> [Entri data tersimpan]:
########
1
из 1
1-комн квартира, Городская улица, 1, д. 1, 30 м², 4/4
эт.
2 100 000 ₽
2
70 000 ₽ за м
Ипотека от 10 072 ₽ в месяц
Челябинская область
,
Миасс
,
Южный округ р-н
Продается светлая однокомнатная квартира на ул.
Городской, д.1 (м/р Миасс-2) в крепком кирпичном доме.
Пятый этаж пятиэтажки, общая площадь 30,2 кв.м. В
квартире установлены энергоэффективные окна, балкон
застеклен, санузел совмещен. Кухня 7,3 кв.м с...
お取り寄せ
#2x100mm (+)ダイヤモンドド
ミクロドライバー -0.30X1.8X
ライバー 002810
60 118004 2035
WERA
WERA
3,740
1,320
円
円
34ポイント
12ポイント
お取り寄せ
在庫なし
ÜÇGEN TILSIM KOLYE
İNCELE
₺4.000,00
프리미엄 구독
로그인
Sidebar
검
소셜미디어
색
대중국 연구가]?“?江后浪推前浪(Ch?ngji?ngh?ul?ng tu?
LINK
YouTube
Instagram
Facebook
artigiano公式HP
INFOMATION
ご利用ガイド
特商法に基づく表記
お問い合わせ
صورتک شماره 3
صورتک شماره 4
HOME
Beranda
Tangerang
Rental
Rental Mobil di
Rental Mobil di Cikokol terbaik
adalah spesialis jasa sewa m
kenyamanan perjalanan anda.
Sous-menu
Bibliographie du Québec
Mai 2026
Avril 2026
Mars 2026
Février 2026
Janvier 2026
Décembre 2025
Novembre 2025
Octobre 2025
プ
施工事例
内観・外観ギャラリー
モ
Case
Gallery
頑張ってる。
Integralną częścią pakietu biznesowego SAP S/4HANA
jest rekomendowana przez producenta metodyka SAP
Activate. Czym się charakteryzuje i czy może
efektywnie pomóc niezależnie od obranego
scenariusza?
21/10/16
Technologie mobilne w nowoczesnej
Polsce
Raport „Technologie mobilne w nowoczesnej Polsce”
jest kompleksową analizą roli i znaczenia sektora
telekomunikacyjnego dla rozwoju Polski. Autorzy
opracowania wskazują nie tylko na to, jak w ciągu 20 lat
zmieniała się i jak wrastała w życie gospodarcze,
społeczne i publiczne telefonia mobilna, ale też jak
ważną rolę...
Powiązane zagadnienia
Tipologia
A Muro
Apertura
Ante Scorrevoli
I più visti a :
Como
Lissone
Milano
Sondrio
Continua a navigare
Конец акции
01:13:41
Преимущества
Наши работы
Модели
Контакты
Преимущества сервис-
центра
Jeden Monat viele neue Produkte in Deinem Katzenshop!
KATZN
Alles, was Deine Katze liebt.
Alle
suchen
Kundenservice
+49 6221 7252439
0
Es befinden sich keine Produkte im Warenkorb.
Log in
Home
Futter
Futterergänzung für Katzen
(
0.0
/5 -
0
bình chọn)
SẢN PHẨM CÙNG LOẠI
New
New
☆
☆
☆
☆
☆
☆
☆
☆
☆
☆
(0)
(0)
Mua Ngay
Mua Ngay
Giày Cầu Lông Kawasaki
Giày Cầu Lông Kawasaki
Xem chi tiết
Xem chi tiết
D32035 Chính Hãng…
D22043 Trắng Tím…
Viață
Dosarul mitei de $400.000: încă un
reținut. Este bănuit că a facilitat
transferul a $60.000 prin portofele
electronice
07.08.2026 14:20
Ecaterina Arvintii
########
Ketik ulang semua baris dalam catatan di atas tanpa mengubah satu karakter pun.

1
из 1
1-комн квартира, Городская улица, 1, д. 1, 30 м², 4/4
эт.
2 100 000 ₽
2
70 000 ₽ за м
Ипотека от 10 072 ₽ в месяц
Челябинская область
,
Миасс
,
Южный округ р-н
Продается светлая однокомнатная квартира на ул.
Городской, д.1 (м/р Миасс-2) в крепком кирпичном доме.
Пятый этаж пятиэтажки, общая площадь 30,2 кв.м. В
квартире установлены энергоэффективные окна, балкон
застеклен, санузел совмещен. Кухня 7,3 кв.м с...
お取り寄せ
#2x100mm (+)ダイヤモンドド
ミクロドライバー -0.30X1.8X
ライバー 002810
60 118004 2035
WERA
WERA
3,740
1,320
円
円
34ポイント
12ポイント
お取り寄せ
在庫なし
ÜÇGEN TILSIM KOLYE
İNCELE
₺4.000,00
프리미엄 구독
로그인
Sidebar
검
소셜미디어
색
대중국 연구가]?“?江后浪推前浪(Ch?ngji?ngh?ul?ng tu?
LINK
YouTube
Instagram
Facebook
artigiano公式HP
INFOMATION
ご利用ガイド
特商法に基づく表記
お問い合わせ
صورتک شماره 3
صورتک شماره 4
HOME
Beranda
Tangerang
Rental
Rental Mobil di
Rental Mobil di Cikokol terbaik
adalah spesialis jasa sewa m
kenyamanan perjalanan anda.
Sous-menu
Bibliographie du Québec
Mai 2026
Avril 2026
Mars 2026
Février 2026
Janvier 2026
Décembre 2025
Novembre 2025
Octobre 2025
プ
施工事例
内観・外観ギャラリー
モ
Case
Gallery
頑張ってる。
Integralną częścią pakietu biznesowego SAP S/4HANA
jest rekomendowana przez producenta metodyka SAP
Activate. Czym się charakteryzuje i czy może
efektywnie pomóc niezależnie od obranego
scenariusza?
21/10/16
Technologie mobilne w nowoczesnej
Polsce
Raport „Technologie mobilne w nowoczesnej Polsce”
jest kompleksową analizą roli i znaczenia sektora
telekomunikacyjnego dla rozwoju Polski. Autorzy
opracowania wskazują nie tylko na to, jak w ciągu 20 lat
zmieniała się i jak wrastała w życie gospodarcze,
społeczne i publiczne telefonia mobilna, ale też jak
ważną rolę...
Powiązane zagadnienia
Tipologia
A Muro
Apertura
Ante Scorrevoli
I più visti a :
Como
Lissone
Milano
Sondrio
Continua a navigare
Конец акции
01:13:41
Преимущества
Наши работы
Модели
Контакты
Преимущества сервис-
центра
Jeden Monat viele neue Produkte in Deinem Katzenshop!
KATZN
Alles, was Deine Katze liebt.
Alle
suchen
Kundenservice
+49 6221 7252439
0
Es befinden sich keine Produkte im Warenkorb.
Log in
Home
Futter
Futterergänzung für Katzen
(
0.0
/5 -
0
bình chọn)
SẢN PHẨM CÙNG LOẠI
New
New
☆
☆
☆
☆
☆
☆
☆
☆
☆
☆
(0)
(0)
Mua Ngay
Mua Ngay
Giày Cầu Lông Kawasaki
Giày Cầu Lông Kawasaki
Xem chi tiết
Xem chi tiết
D32035 Chính Hãng…
D22043 Trắng Tím…
Viață
Dosarul mitei de $400.000: încă un
reținut. Este bănuit că a facilitat
transferul a $60.000 prin portofele
electronice
07.08.2026 14:20
Ecaterina Arvintii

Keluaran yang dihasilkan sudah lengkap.